Gemeindebrief St. Petri, Ausgabe Februar-März 2006:

Über dir geht auf der Herr, und seine Herrlichkeit erscheint über dir. (Jesaja 60,2)

 

Liebe Leserin, lieber Leser,

wie harmlos klingen eigentlich die Worte, die wir hin und wieder zu Beginn unseres Gottesdienstes als Sündenbekenntnis sprechen – verglichen mit dem verzweifelten Aufschrei der Judäer im Bewusstsein ihrer Schuld! So lesen wir im 59. Kapitel des Jesaja-Buches: „Wir harren auf Licht, doch es ist finster ... Wir tappen wie die, die keine Augen haben, wir tasten im Düstern wie die Toten ... Denn wir sind zu oft von dir abgefallen, und unsere Sünden zeugen gegen uns ...“ (Verse 9, 10 und 12).

Diese wenigen eindrucksvollen Sätze sind nur ein kurzer Ausschnitt aus einem tief bewegenden Geständnis. Man möchte allen in Kirchen und Synagogen zurufen: Lest bitte das Ganze! Lest wieder einmal dieses 59. Kapitel bei Jesaja, ehe ihr euch daran macht, den Wochenspruch für den letzten Sonntag nach Epiphanias, der das Leitwort für diese Besinnung darstellt, in euch aufzunehmen.

Seht, wie Gott reagiert, wenn ein Mensch, nein, ein ganzes Volk seine Schuld bereut! Lest diese aufregenden Geschichten Gottes mit seinen Menschen! Wie ein ewiger Wellenschlag wiederholt sich das eine Thema: Der irrende Mensch – der zürnende Gott, der reuige Mensch – der vergebende Gott. Immer ist Gottes Gnade unter seinem Zorn verborgen.

Auf das Eingeständnis der Schuld antwortet Gott hier bei Jesaja mit der Verheißung einer Lichtfülle, die alles Bekannte sprengt – allen Reichtum der Erde, alle Freiheit der Völker, alle Schönheit der Natur.
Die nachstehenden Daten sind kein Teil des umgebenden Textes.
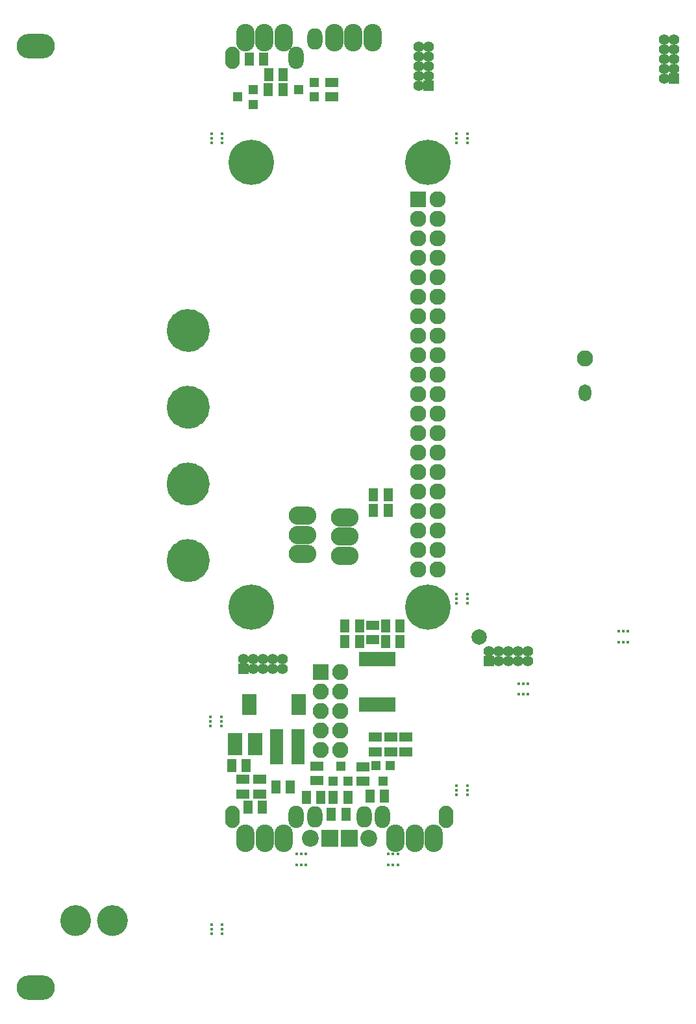
<source format=gbr>
G04 #@! TF.FileFunction,Soldermask,Bot*
%FSLAX46Y46*%
G04 Gerber Fmt 4.6, Leading zero omitted, Abs format (unit mm)*
G04 Created by KiCad (PCBNEW 4.0.6) date 2018 February 20, Tuesday 14:46:14*
%MOMM*%
%LPD*%
G01*
G04 APERTURE LIST*
%ADD10C,0.100000*%
%ADD11C,2.000000*%
%ADD12C,2.800000*%
%ADD13C,0.402000*%
%ADD14O,5.002000X3.202000*%
%ADD15R,1.900000X2.800000*%
%ADD16R,1.300000X1.700000*%
%ADD17R,2.100000X2.100000*%
%ADD18O,2.100000X2.100000*%
%ADD19R,1.400000X1.400000*%
%ADD20C,1.400000*%
%ADD21R,1.700000X1.300000*%
%ADD22R,1.200000X1.300000*%
%ADD23O,3.600000X2.400000*%
%ADD24R,1.300000X1.200000*%
%ADD25R,2.127200X2.127200*%
%ADD26O,2.127200X2.127200*%
%ADD27C,5.900000*%
%ADD28R,1.800000X4.600000*%
%ADD29R,1.960000X1.050000*%
%ADD30O,2.400000X3.600000*%
%ADD31R,0.850000X1.850000*%
%ADD32R,2.200000X2.200000*%
%ADD33C,2.200000*%
%ADD34O,1.900000X2.900000*%
%ADD35O,2.000000X2.900000*%
%ADD36O,2.000000X2.800000*%
%ADD37C,2.120000*%
%ADD38O,1.620000X2.220000*%
%ADD39C,2.000000*%
G04 APERTURE END LIST*
D10*
D11*
X-18400000Y-117000000D02*
G75*
G03X-18400000Y-117000000I-1000000J0D01*
G01*
X-13600000Y-117000000D02*
G75*
G03X-13600000Y-117000000I-1000000J0D01*
G01*
D12*
X-3305786Y-50054213D02*
G75*
G03X-3305786Y-50054213I-1414214J0D01*
G01*
X-3305786Y-70050000D02*
G75*
G03X-3305786Y-70050000I-1414214J0D01*
G01*
X-3305786Y-40045787D02*
G75*
G03X-3305786Y-40045787I-1414214J0D01*
G01*
X-3319999Y-60070000D02*
G75*
G03X-3319999Y-60070000I-1414214J0D01*
G01*
D13*
X-300000Y-118700000D03*
X-300000Y-118100000D03*
X-300000Y-117500000D03*
X-1700000Y-117500000D03*
X-1700000Y-118100000D03*
X-1700000Y-118700000D03*
X-1700000Y-14400000D03*
X-1700000Y-15000000D03*
X-1700000Y-15600000D03*
X-300000Y-15600000D03*
X-300000Y-15000000D03*
X-300000Y-14400000D03*
X51400000Y-80700000D03*
X52000000Y-80700000D03*
X52600000Y-80700000D03*
X52600000Y-79300000D03*
X52000000Y-79300000D03*
X51400000Y-79300000D03*
X38400000Y-87500000D03*
X39000000Y-87500000D03*
X39600000Y-87500000D03*
X39600000Y-86100000D03*
X39000000Y-86100000D03*
X38400000Y-86100000D03*
X30300000Y-14400000D03*
X30300000Y-15000000D03*
X30300000Y-15600000D03*
X31700000Y-15600000D03*
X31700000Y-15000000D03*
X31700000Y-14400000D03*
X30300000Y-74400000D03*
X30300000Y-75000000D03*
X30300000Y-75600000D03*
X31700000Y-75600000D03*
X31700000Y-75000000D03*
X31700000Y-74400000D03*
X30300000Y-99400000D03*
X30300000Y-100000000D03*
X30300000Y-100600000D03*
X31700000Y-100600000D03*
X31700000Y-100000000D03*
X31700000Y-99400000D03*
X21400000Y-109700000D03*
X22000000Y-109700000D03*
X22600000Y-109700000D03*
X22600000Y-108300000D03*
X22000000Y-108300000D03*
X21400000Y-108300000D03*
X-400000Y-91600000D03*
X-400000Y-91000000D03*
X-400000Y-90400000D03*
X-1800000Y-90400000D03*
X-1800000Y-91000000D03*
X-1800000Y-91600000D03*
D14*
X-24600000Y-3000000D03*
X-24600000Y-125700000D03*
D13*
X9400000Y-109700000D03*
X10000000Y-109700000D03*
X10600000Y-109700000D03*
X10600000Y-108300000D03*
X10000000Y-108300000D03*
X9400000Y-108300000D03*
D15*
X9650000Y-88800000D03*
X3250000Y-88800000D03*
D16*
X2850000Y-96750000D03*
X950000Y-96750000D03*
D17*
X12560000Y-84580000D03*
D18*
X15100000Y-84580000D03*
X12560000Y-87120000D03*
X15100000Y-87120000D03*
X12560000Y-89660000D03*
X15100000Y-89660000D03*
X12560000Y-92200000D03*
X15100000Y-92200000D03*
X12560000Y-94740000D03*
X15100000Y-94740000D03*
D19*
X26635000Y-8180000D03*
D20*
X25365000Y-8180000D03*
X26635000Y-6910000D03*
X25365000Y-6910000D03*
X25365000Y-5640000D03*
X25365000Y-4370000D03*
X26635000Y-5640000D03*
X26635000Y-4370000D03*
X25365000Y-3100000D03*
X26635000Y-3100000D03*
D21*
X21689596Y-93075000D03*
X21689596Y-94975000D03*
D16*
X12600000Y-100950000D03*
X10700000Y-100950000D03*
D22*
X16100000Y-98850000D03*
X14200000Y-98850000D03*
X15150000Y-96850000D03*
X19739596Y-96825000D03*
X21639596Y-96825000D03*
X20689596Y-98825000D03*
D16*
X19450000Y-61500000D03*
X21350000Y-61500000D03*
X19450000Y-63510000D03*
X21350000Y-63510000D03*
X13950000Y-103150000D03*
X15850000Y-103150000D03*
D21*
X23689596Y-93075000D03*
X23689596Y-94975000D03*
X19689596Y-94975000D03*
X19689596Y-93075000D03*
D16*
X16100000Y-100950000D03*
X14200000Y-100950000D03*
D21*
X12050000Y-96850000D03*
X12050000Y-98750000D03*
X18050000Y-98850000D03*
X18050000Y-96950000D03*
D19*
X2460000Y-84135000D03*
D20*
X2460000Y-82865000D03*
X3730000Y-84135000D03*
X3730000Y-82865000D03*
X5000000Y-82865000D03*
X6270000Y-82865000D03*
X5000000Y-84135000D03*
X6270000Y-84135000D03*
X7540000Y-82865000D03*
X7540000Y-84135000D03*
D23*
X15700000Y-69400000D03*
X15700000Y-66900000D03*
X15700000Y-64400000D03*
X10200000Y-69200000D03*
X10200000Y-66700000D03*
X10200000Y-64200000D03*
D24*
X3735000Y-8665000D03*
X3735000Y-10565000D03*
X1735000Y-9615000D03*
D16*
X5745000Y-8655000D03*
X7645000Y-8655000D03*
X5150000Y-4700000D03*
X3250000Y-4700000D03*
D24*
X11705000Y-7685000D03*
X11705000Y-9585000D03*
X9705000Y-8635000D03*
D21*
X14025000Y-7695000D03*
X14025000Y-9595000D03*
D16*
X7665000Y-6700000D03*
X5765000Y-6700000D03*
D25*
X25230000Y-22970000D03*
D26*
X27770000Y-22970000D03*
X25230000Y-25510000D03*
X27770000Y-25510000D03*
X25230000Y-28050000D03*
X27770000Y-28050000D03*
X25230000Y-30590000D03*
X27770000Y-30590000D03*
X25230000Y-33130000D03*
X27770000Y-33130000D03*
X25230000Y-35670000D03*
X27770000Y-35670000D03*
X25230000Y-38210000D03*
X27770000Y-38210000D03*
X25230000Y-40750000D03*
X27770000Y-40750000D03*
X25230000Y-43290000D03*
X27770000Y-43290000D03*
X25230000Y-45830000D03*
X27770000Y-45830000D03*
X25230000Y-48370000D03*
X27770000Y-48370000D03*
X25230000Y-50910000D03*
X27770000Y-50910000D03*
X25230000Y-53450000D03*
X27770000Y-53450000D03*
X25230000Y-55990000D03*
X27770000Y-55990000D03*
X25230000Y-58530000D03*
X27770000Y-58530000D03*
X25230000Y-61070000D03*
X27770000Y-61070000D03*
X25230000Y-63610000D03*
X27770000Y-63610000D03*
X25230000Y-66150000D03*
X27770000Y-66150000D03*
X25230000Y-68690000D03*
X27770000Y-68690000D03*
X25230000Y-71230000D03*
X27770000Y-71230000D03*
D27*
X26500000Y-76100000D03*
X26500000Y-18100000D03*
X3500000Y-18100000D03*
X3500000Y-76100000D03*
D28*
X9600000Y-94300000D03*
X6800000Y-94300000D03*
D21*
X2400000Y-98600000D03*
X2400000Y-100500000D03*
D16*
X6700000Y-99550000D03*
X8600000Y-99550000D03*
D21*
X4600000Y-98600000D03*
X4600000Y-100500000D03*
D29*
X4050000Y-93050000D03*
X4050000Y-94000000D03*
X4050000Y-94950000D03*
X1350000Y-94950000D03*
X1350000Y-93050000D03*
X1350000Y-94000000D03*
D30*
X27300000Y-106250000D03*
X24800000Y-106250000D03*
X22300000Y-106250000D03*
X7750000Y-106300000D03*
X5250000Y-106300000D03*
X2750000Y-106300000D03*
D16*
X17625000Y-80650000D03*
X15725000Y-80650000D03*
X15725000Y-78550000D03*
X17625000Y-78550000D03*
X20999512Y-80650000D03*
X22899512Y-80650000D03*
X22899512Y-78550000D03*
X20999512Y-78550000D03*
D31*
X17975000Y-82900000D03*
X18625000Y-82900000D03*
X19275000Y-82900000D03*
X19925000Y-82900000D03*
X20575000Y-82900000D03*
X21225000Y-82900000D03*
X21875000Y-82900000D03*
X21875000Y-88800000D03*
X21225000Y-88800000D03*
X20575000Y-88800000D03*
X19925000Y-88800000D03*
X19275000Y-88800000D03*
X18625000Y-88800000D03*
X17975000Y-88800000D03*
D21*
X19350000Y-78500000D03*
X19350000Y-80400000D03*
D32*
X16250000Y-106300000D03*
D33*
X18790000Y-106300000D03*
D32*
X13750000Y-106300000D03*
D33*
X11210000Y-106300000D03*
D16*
X19000000Y-100800000D03*
X20900000Y-100800000D03*
X4950000Y-102200000D03*
X3050000Y-102200000D03*
D34*
X28920000Y-103500000D03*
D35*
X20620000Y-103500000D03*
D36*
X18200000Y-103500000D03*
D34*
X1080000Y-4500000D03*
D35*
X9380000Y-4500000D03*
D36*
X11800000Y-2000000D03*
D34*
X1080000Y-103500000D03*
D35*
X9380000Y-103500000D03*
D36*
X11800000Y-103500000D03*
D30*
X2700000Y-1900000D03*
X5200000Y-1900000D03*
X7700000Y-1900000D03*
X14300000Y-1900000D03*
X16800000Y-1900000D03*
X19300000Y-1900000D03*
D37*
X47000000Y-43700000D03*
D38*
X47000000Y-48200000D03*
D19*
X58635000Y-7210000D03*
D20*
X57365000Y-7210000D03*
X58635000Y-5940000D03*
X57365000Y-5940000D03*
X57365000Y-4670000D03*
X57365000Y-3400000D03*
X58635000Y-4670000D03*
X58635000Y-3400000D03*
X57365000Y-2130000D03*
X58635000Y-2130000D03*
D19*
X34460000Y-83135000D03*
D20*
X34460000Y-81865000D03*
X35730000Y-83135000D03*
X35730000Y-81865000D03*
X37000000Y-81865000D03*
X38270000Y-81865000D03*
X37000000Y-83135000D03*
X38270000Y-83135000D03*
X39540000Y-81865000D03*
X39540000Y-83135000D03*
D39*
X33200000Y-80000000D03*
M02*

</source>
Die Worte „Über dir geht auf der Herr, und seine Herrlichkeit erscheint über dir“ sind nur der Auftakt zu einem Feuerwerk göttlicher Gnade, in deren Licht Sonne und Mond verblassen und alle Leiden enden sollen.

Spätestens hier stehen nun aber die Skeptiker auf und fordern Beweise für solche Behauptungen, die schließlich nur ein einfacher Mensch, ein Prophet freilich, verkündet hat.

Wie aber sonst sollte Gott zu uns reden? Hat Jesus etwa im Donnergrollen gesprochen? Eine menschlichere Stimme als seine hat es nie gegeben, und doch war er selber Gottes Wort! Den Propheten legte Gott die Worte in den Mund, dass sie seinen Willen und seine Wunder deuteten. Und wundervoller als in den Jesajaschriften ist nirgendwo davon zu lesen, obgleich die „Herrlichkeit des Herrn“ niemand erdenken noch erdichten kann.

Einigen Menschen war es allerdings auch in unserer Zeit vergönnt, eine Spur davon zu erahnen – keinen dichtenden Propheten, eher abenteuernden Technikern, erzogen in der kühlen Luft der Naturwissenschaft. Einer von ihnen rief, als er aus seiner Weltraumkapsel zum ersten Mal unsere bunt glänzende Erde in der Finsternis schweben sah: „Hier muss Gott gewesen sein, ehe er diese Welt erschaffen hat. So, wie ich sie jetzt sehe, muss ER sie gesehen haben ... Sie ist zu schön, um zufällig entstanden zu sein ...“ Dieses Licht ist einem Menschen aufgegangen, der unterwegs war zum Mond, und es ist immerhin ein Funke aus der Herrlichkeit, wenn jemand erkennt, dass alles uns zufällt von Gott.

Ich wünsche Ihnen eine gesegnete Passionszeit, in der Sie etwas von dem großartigen Epiphanias-Licht mit hineinnehmen in die Dunkelheiten menschlich-göttlicher Passion. Es ist ja nicht die Finsternis des Karfreitags, die das letzte Wort behält, sondern das Licht des Ostermorgens – trotz all unserer Schuld und all unseres Versagens. Denn das leuchtet über uns allen: „Über dir geht auf der Herr, und seine Herrlichkeit erscheint über dir“ (Jesaja 60,2).